Task to complete →
Each entry should be returned exactly as written, with no pictures carried over.

─── Records supplied ───

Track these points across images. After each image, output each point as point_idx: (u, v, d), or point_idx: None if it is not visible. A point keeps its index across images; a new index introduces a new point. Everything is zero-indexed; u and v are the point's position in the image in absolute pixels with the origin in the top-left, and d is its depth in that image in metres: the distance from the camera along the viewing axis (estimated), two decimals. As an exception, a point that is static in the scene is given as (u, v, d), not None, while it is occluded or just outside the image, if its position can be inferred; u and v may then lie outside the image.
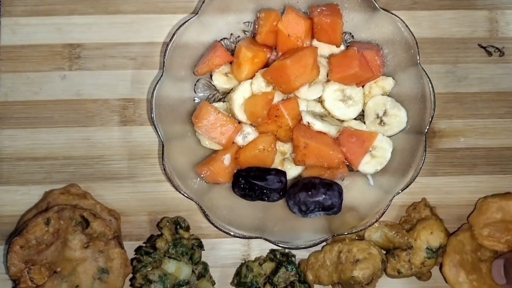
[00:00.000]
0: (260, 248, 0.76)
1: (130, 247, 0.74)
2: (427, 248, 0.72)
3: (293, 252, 0.75)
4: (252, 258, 0.76)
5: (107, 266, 0.70)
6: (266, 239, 0.70)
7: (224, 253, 0.76)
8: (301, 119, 0.72)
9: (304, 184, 0.71)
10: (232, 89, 0.74)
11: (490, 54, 0.79)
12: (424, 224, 0.73)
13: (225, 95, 0.75)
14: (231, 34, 0.75)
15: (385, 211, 0.69)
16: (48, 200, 0.73)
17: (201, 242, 0.74)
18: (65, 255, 0.69)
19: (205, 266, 0.73)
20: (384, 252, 0.74)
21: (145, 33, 0.78)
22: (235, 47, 0.74)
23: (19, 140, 0.76)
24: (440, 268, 0.73)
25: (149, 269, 0.70)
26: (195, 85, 0.75)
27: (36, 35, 0.77)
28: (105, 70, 0.78)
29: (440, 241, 0.72)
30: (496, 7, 0.80)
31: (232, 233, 0.69)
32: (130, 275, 0.72)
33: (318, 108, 0.73)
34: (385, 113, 0.73)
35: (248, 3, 0.73)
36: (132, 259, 0.73)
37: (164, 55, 0.70)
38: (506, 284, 0.70)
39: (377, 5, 0.71)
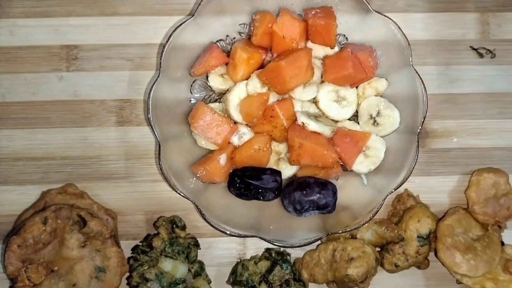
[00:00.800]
0: (255, 247, 0.77)
1: (127, 246, 0.75)
2: (417, 236, 0.73)
3: (288, 251, 0.75)
4: (248, 257, 0.76)
5: (104, 265, 0.70)
6: (261, 238, 0.71)
7: (220, 252, 0.77)
8: (295, 119, 0.72)
9: (299, 183, 0.72)
10: (228, 90, 0.75)
11: (481, 55, 0.80)
12: (410, 213, 0.74)
13: (221, 95, 0.76)
14: (227, 35, 0.76)
15: (378, 210, 0.70)
16: (46, 199, 0.74)
17: (197, 241, 0.74)
18: (62, 254, 0.70)
19: (201, 265, 0.74)
20: (379, 249, 0.75)
21: (142, 35, 0.79)
22: (230, 48, 0.75)
23: (16, 141, 0.77)
24: (436, 254, 0.74)
25: (145, 268, 0.71)
26: (191, 86, 0.76)
27: (34, 37, 0.78)
28: (102, 71, 0.78)
29: (429, 227, 0.73)
30: (487, 9, 0.81)
31: (228, 232, 0.70)
32: (127, 274, 0.73)
33: (312, 109, 0.74)
34: (378, 113, 0.74)
35: (243, 5, 0.74)
36: (129, 258, 0.73)
37: (161, 56, 0.71)
38: None
39: (370, 7, 0.72)
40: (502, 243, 0.76)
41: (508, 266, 0.74)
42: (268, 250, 0.75)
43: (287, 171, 0.74)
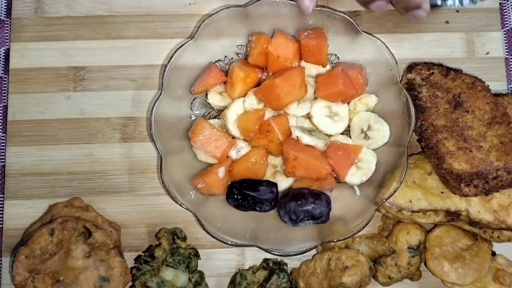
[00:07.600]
0: (254, 258, 0.79)
1: (129, 257, 0.77)
2: (408, 248, 0.76)
3: (285, 261, 0.78)
4: (246, 267, 0.79)
5: (108, 275, 0.73)
6: (259, 247, 0.73)
7: (220, 262, 0.79)
8: (290, 133, 0.76)
9: (294, 194, 0.75)
10: (226, 106, 0.78)
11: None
12: (399, 226, 0.77)
13: (220, 112, 0.80)
14: (225, 56, 0.80)
15: (370, 219, 0.73)
16: (52, 212, 0.77)
17: (197, 251, 0.77)
18: (68, 264, 0.72)
19: (201, 275, 0.76)
20: (372, 263, 0.77)
21: (145, 57, 0.83)
22: (228, 68, 0.79)
23: (25, 157, 0.80)
24: (426, 265, 0.76)
25: (147, 277, 0.73)
26: (191, 103, 0.80)
27: (43, 59, 0.82)
28: (107, 91, 0.82)
29: (418, 238, 0.76)
30: (472, 29, 0.85)
31: (229, 242, 0.72)
32: (130, 283, 0.75)
33: (306, 124, 0.78)
34: (369, 127, 0.77)
35: (240, 28, 0.79)
36: (132, 268, 0.76)
37: (163, 76, 0.75)
38: None
39: (359, 28, 0.76)
40: (494, 253, 0.78)
41: (498, 275, 0.76)
42: (265, 260, 0.78)
43: (283, 183, 0.77)
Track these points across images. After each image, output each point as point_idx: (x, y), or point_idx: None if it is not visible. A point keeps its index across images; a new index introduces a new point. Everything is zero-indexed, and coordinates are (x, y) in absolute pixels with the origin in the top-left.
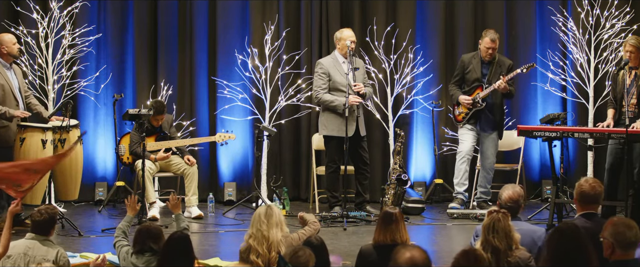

───

Result of the task →
Track these points across images. After each image, output each point as point_idx: (u, v, d), or point_idx: None if it is not visible. A point keeps its index across images; a new index introduces a new point. Everything is zero-indexed; u and v are the point's position in the image in absolute pixels with the origin in the top-left, and d is its depth in that image in metres: the distance from the camera along the viewing axis (estimated), two decimals. As an exception, a point that is static in the scene is given as (u, v, d), not None, while it is occluded or just outside the image, if its position can be inferred; u and v may then lie outside the image.
[00:00.000]
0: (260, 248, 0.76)
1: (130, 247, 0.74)
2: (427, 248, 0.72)
3: (293, 252, 0.75)
4: (252, 258, 0.76)
5: (107, 266, 0.70)
6: (266, 239, 0.70)
7: (224, 253, 0.76)
8: (301, 119, 0.72)
9: (304, 184, 0.71)
10: (232, 89, 0.74)
11: (490, 54, 0.79)
12: (424, 224, 0.73)
13: (225, 95, 0.75)
14: (231, 34, 0.75)
15: (385, 211, 0.69)
16: (48, 200, 0.73)
17: (201, 242, 0.74)
18: (65, 255, 0.69)
19: (205, 266, 0.73)
20: (384, 252, 0.74)
21: (145, 33, 0.78)
22: (235, 47, 0.74)
23: (19, 140, 0.76)
24: (440, 268, 0.73)
25: (149, 269, 0.70)
26: (195, 85, 0.75)
27: (36, 35, 0.77)
28: (105, 70, 0.78)
29: (440, 241, 0.72)
30: (496, 7, 0.80)
31: (232, 233, 0.69)
32: (130, 275, 0.72)
33: (318, 108, 0.73)
34: (385, 113, 0.73)
35: (248, 3, 0.73)
36: (132, 259, 0.73)
37: (164, 55, 0.70)
38: (506, 284, 0.70)
39: (377, 5, 0.71)
[00:00.800]
0: (255, 247, 0.77)
1: (127, 246, 0.75)
2: (417, 236, 0.73)
3: (288, 251, 0.75)
4: (248, 257, 0.76)
5: (104, 265, 0.70)
6: (261, 238, 0.71)
7: (220, 252, 0.77)
8: (295, 119, 0.72)
9: (299, 183, 0.72)
10: (228, 90, 0.75)
11: (481, 55, 0.80)
12: (410, 213, 0.74)
13: (221, 95, 0.76)
14: (227, 35, 0.76)
15: (378, 210, 0.70)
16: (46, 199, 0.74)
17: (197, 241, 0.74)
18: (62, 254, 0.70)
19: (201, 265, 0.74)
20: (379, 249, 0.75)
21: (142, 35, 0.79)
22: (230, 48, 0.75)
23: (16, 141, 0.77)
24: (436, 254, 0.74)
25: (145, 268, 0.71)
26: (191, 86, 0.76)
27: (34, 37, 0.78)
28: (102, 71, 0.78)
29: (429, 227, 0.73)
30: (487, 9, 0.81)
31: (228, 232, 0.70)
32: (127, 274, 0.73)
33: (312, 109, 0.74)
34: (378, 113, 0.74)
35: (243, 5, 0.74)
36: (129, 258, 0.73)
37: (161, 56, 0.71)
38: None
39: (370, 7, 0.72)
40: (502, 243, 0.76)
41: (508, 266, 0.74)
42: (268, 250, 0.75)
43: (287, 171, 0.74)
[00:07.600]
0: (254, 258, 0.79)
1: (129, 257, 0.77)
2: (408, 248, 0.76)
3: (285, 261, 0.78)
4: (246, 267, 0.79)
5: (108, 275, 0.73)
6: (259, 247, 0.73)
7: (220, 262, 0.79)
8: (290, 133, 0.76)
9: (294, 194, 0.75)
10: (226, 106, 0.78)
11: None
12: (399, 226, 0.77)
13: (220, 112, 0.80)
14: (225, 56, 0.80)
15: (370, 219, 0.73)
16: (52, 212, 0.77)
17: (197, 251, 0.77)
18: (68, 264, 0.72)
19: (201, 275, 0.76)
20: (372, 263, 0.77)
21: (145, 57, 0.83)
22: (228, 68, 0.79)
23: (25, 157, 0.80)
24: (426, 265, 0.76)
25: (147, 277, 0.73)
26: (191, 103, 0.80)
27: (43, 59, 0.82)
28: (107, 91, 0.82)
29: (418, 238, 0.76)
30: (472, 29, 0.85)
31: (229, 242, 0.72)
32: (130, 283, 0.75)
33: (306, 124, 0.78)
34: (369, 127, 0.77)
35: (240, 28, 0.79)
36: (132, 268, 0.76)
37: (163, 76, 0.75)
38: None
39: (359, 28, 0.76)
40: (494, 253, 0.78)
41: (498, 275, 0.76)
42: (265, 260, 0.78)
43: (283, 183, 0.77)
Track these points across images. After each image, output each point as point_idx: (x, y), or point_idx: None if it is not visible. A point keeps its index across images; a new index introduces a new point. Everything is zero-indexed, and coordinates are (x, y) in absolute pixels with the origin in the top-left.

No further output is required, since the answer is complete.